- IATA: none; ICAO: none; FAA LID: 42N;

Summary
- Airport type: Public use
- Owner: Robert Lipsitz
- Serves: Rothbury, Michigan
- Elevation AMSL: 689 ft (210 m)
- Coordinates: 43°31′01″N 086°22′24″W﻿ / ﻿43.51694°N 86.37333°W
- Interactive map of Double JJ Resort Ranch Airport

Runways
| Direction | Length |  | Surface |
| ft | m |
| 9/27 | 3,600 | 1,097 | Turf |

Statistics (2006)
- Aircraft operations: 274
- Sources: FAA Michigan Airport Directory

= Double JJ Resort Ranch Airport =

Double JJ Resort Ranch Airport was a privately owned, public use airport located two nautical miles (4 km) northwest of the central business district of Rothbury, in Oceana County, Michigan, United States.

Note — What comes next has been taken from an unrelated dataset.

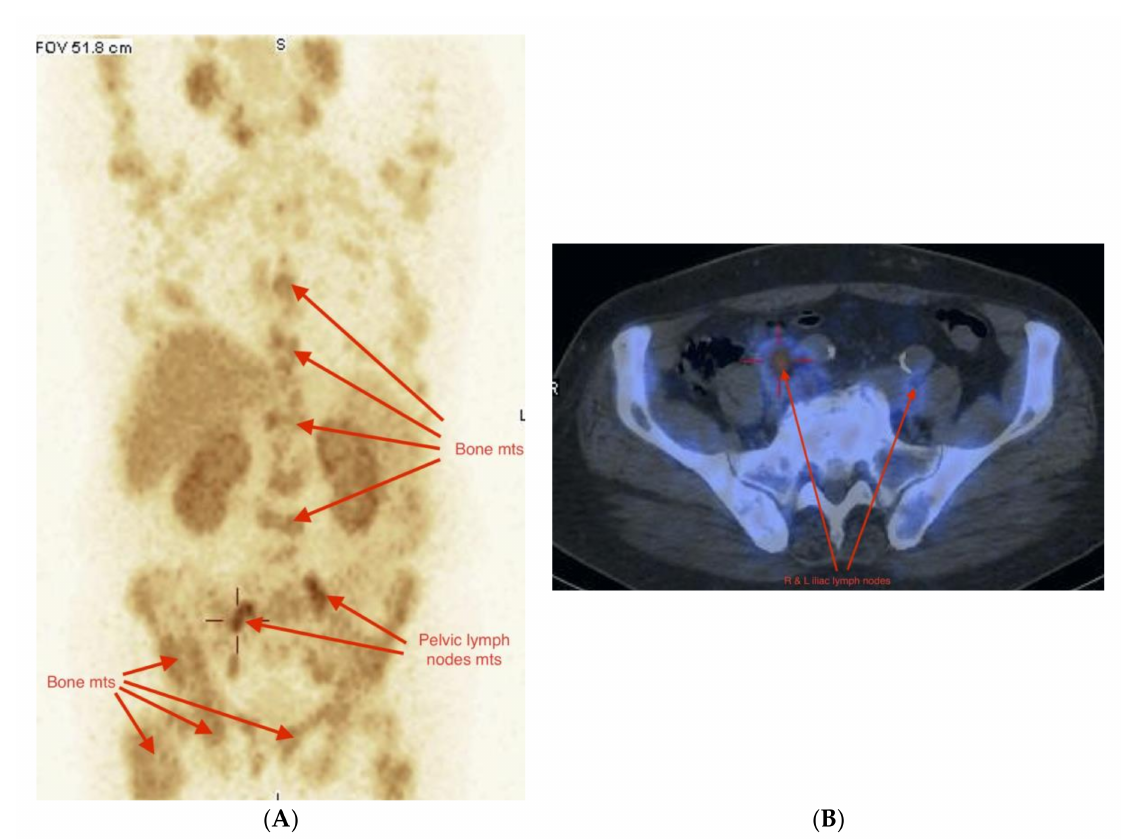
Figure 5. ( A , B ) Male 71 years, non-resectable PCa GlS = 9 (4 + 5), cTxN1M1, PSA = 7.2 ng/mL. During palliative hormonal and chemotherapy. Multiple bone mets and bilateral pelvic lymph nodes involvement in WB-SPECT/CT [ 99m Tc]Tc-PSMA-T4 evaluation of stage of disease. ( A ) WB-SPECT/CT, right and left enlarged pelvic lymph nodes and multiple bone mets in WB-SPECT (MIP) scan. ( B ) Osteosclerotic pelvic bone mets with pathological uptake of [ 99m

The airport is closed, but Double JJ Resort continues to operate.

== Facilities and aircraft ==
Double JJ Resort Ranch Airport covered an area of 90 acres (36 ha) at an elevation of 689 feet (210 m) above mean sea level. It had one runway designated 9/27 with a turf surface measuring 3,600 by 100 feet (1,097 x 30 m). For the 12-month period ending December 31, 2006, the airport had 274 general aviation aircraft operations, an average of 22 per month.